Switch every "photograph" in the data below to "image" and write out all the lines again with nothing else altered. Omit the pictures from your answer.

--------------------------------

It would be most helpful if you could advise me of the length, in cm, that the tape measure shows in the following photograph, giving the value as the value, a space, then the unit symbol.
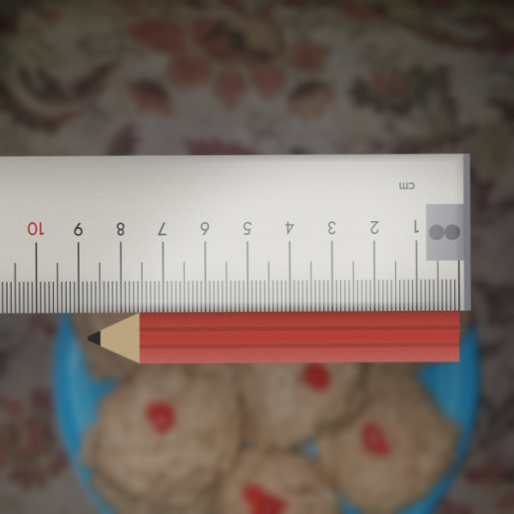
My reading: 8.8 cm
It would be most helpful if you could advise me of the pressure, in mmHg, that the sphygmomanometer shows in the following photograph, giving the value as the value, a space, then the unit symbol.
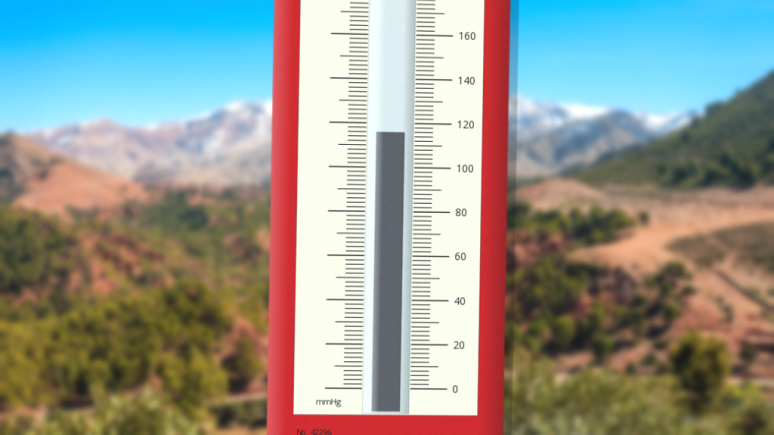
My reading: 116 mmHg
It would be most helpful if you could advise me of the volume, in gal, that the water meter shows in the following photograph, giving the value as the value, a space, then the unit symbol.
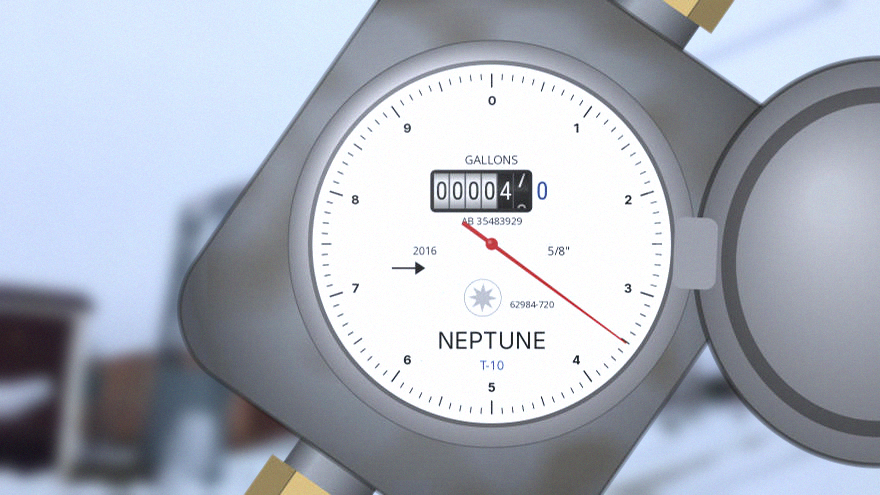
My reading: 473.5 gal
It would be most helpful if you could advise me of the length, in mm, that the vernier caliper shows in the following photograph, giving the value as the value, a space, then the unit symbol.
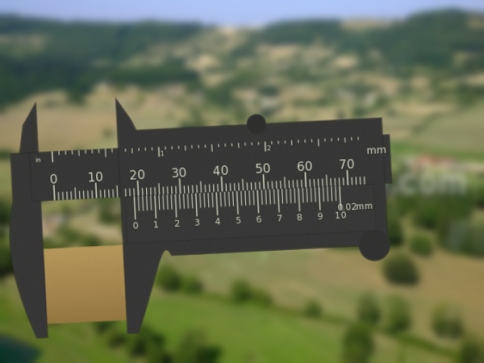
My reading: 19.0 mm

--------------------------------

▶ [Response area]:
It would be most helpful if you could advise me of the length, in cm, that the tape measure shows in the following image, giving the value as the value, a space, then the unit symbol.
My reading: 8.8 cm
It would be most helpful if you could advise me of the pressure, in mmHg, that the sphygmomanometer shows in the following image, giving the value as the value, a space, then the unit symbol.
My reading: 116 mmHg
It would be most helpful if you could advise me of the volume, in gal, that the water meter shows in the following image, giving the value as the value, a space, then the unit symbol.
My reading: 473.5 gal
It would be most helpful if you could advise me of the length, in mm, that the vernier caliper shows in the following image, giving the value as the value, a space, then the unit symbol.
My reading: 19.0 mm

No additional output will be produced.